– А как, справлялся, будет Ледовик Карлыч завтра?
– Готовится-с!.. – вскрикивает Василь Василич. – Конторщик его уж прибегал… приедет беспременно! Будь-п-койны-с, во как пересижу-у!..
И опять – шлеп об притолоку.
– Не хвались, идучи на рать, а хвались…
– Бо-жже сохрани! – всплескивает Косой, словно хватает моль, – в таком деле… Бо-жже сохрани! Загодя молчу, а… закупаю Ледовика, как су… Сколько дознавал-бился… как говорится, с гуся вода-с… и больше ничего-с.
– Что такое?.. Ну, ежели ты и завтра будешь такой…
– Завтра я его за… за сорок костяшек загоню-с! Вот святая икона, и Сочельник нонче у нас… з-заго-ню, как су…!
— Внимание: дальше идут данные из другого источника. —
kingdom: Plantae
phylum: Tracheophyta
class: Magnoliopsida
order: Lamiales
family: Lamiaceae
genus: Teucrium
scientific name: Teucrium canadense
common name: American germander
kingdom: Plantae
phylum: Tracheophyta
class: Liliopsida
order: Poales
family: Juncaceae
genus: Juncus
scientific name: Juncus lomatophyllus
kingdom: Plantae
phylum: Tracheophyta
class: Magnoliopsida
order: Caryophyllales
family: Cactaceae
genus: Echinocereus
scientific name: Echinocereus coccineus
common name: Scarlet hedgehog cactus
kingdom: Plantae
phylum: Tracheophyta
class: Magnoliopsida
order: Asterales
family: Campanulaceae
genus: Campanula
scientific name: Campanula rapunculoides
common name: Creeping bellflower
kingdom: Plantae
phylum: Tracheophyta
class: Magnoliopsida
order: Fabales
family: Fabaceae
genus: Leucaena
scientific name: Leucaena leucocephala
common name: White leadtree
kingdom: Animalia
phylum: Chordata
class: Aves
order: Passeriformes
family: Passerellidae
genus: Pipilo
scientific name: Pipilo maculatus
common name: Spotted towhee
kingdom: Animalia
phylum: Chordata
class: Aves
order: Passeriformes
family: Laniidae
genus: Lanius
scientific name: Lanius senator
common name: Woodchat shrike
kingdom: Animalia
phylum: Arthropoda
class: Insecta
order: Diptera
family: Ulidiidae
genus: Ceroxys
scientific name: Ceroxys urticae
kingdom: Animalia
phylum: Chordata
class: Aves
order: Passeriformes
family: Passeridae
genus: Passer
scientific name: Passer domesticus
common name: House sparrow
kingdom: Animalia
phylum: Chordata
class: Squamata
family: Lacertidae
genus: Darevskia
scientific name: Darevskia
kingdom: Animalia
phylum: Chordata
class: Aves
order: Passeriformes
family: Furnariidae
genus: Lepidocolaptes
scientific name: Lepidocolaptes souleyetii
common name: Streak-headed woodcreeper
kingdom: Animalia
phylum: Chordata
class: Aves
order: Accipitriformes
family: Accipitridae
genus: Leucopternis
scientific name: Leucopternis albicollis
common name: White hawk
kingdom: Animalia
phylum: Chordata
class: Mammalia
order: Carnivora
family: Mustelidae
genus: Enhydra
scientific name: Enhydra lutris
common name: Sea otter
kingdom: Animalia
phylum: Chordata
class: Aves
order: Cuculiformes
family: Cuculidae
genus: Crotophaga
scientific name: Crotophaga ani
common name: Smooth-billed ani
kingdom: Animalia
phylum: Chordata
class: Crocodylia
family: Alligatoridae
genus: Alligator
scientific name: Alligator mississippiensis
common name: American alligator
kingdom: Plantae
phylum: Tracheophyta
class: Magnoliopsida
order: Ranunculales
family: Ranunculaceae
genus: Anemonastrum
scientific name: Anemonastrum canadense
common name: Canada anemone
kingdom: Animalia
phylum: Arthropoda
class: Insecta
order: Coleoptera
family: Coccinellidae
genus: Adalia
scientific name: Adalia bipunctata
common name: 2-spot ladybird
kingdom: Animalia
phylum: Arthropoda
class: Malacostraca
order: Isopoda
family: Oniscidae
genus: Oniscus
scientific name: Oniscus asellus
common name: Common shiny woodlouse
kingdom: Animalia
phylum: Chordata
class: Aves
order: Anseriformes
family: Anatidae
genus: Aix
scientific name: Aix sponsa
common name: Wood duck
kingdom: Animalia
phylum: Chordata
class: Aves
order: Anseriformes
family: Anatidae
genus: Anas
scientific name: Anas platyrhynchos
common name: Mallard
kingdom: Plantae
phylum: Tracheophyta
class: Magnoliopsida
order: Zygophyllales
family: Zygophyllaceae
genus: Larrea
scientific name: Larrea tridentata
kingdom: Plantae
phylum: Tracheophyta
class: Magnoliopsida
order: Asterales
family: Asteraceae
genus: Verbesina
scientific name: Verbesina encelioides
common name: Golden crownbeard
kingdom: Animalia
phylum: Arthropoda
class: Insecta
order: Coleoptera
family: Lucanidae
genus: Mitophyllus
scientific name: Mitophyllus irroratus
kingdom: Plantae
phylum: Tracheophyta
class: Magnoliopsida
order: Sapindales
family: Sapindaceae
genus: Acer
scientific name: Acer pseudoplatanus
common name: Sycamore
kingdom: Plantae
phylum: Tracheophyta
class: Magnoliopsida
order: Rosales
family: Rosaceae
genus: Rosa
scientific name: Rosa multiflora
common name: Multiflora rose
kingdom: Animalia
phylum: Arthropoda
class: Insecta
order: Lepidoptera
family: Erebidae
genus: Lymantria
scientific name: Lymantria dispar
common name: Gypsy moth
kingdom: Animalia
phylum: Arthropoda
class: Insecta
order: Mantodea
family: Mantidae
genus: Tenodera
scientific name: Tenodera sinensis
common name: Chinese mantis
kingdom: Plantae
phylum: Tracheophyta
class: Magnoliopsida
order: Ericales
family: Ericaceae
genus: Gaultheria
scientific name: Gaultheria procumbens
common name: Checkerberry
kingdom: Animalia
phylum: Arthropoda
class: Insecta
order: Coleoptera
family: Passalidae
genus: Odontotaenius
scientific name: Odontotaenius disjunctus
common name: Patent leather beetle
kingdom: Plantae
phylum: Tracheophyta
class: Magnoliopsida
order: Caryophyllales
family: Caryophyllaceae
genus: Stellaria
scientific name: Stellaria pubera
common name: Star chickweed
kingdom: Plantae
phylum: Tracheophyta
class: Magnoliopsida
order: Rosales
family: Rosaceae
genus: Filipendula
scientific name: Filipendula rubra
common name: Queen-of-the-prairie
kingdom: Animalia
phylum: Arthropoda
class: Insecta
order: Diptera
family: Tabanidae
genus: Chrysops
– Хорошо сочельничаешь… ступай!
Косой вскидывает плечом и смотрит на меня с Горкиным, будто чему-то удивляется. Потом размашисто крестится и кричит:
– Мороз веселит-с! И разрази меня Бог, ежели каплю завтра!.. Завтра, будь-п-койны-с!.. публику с гор катать, день гулящий… з-загоню!..
Отец сердито машет. Косой пожимает плечами и уходит.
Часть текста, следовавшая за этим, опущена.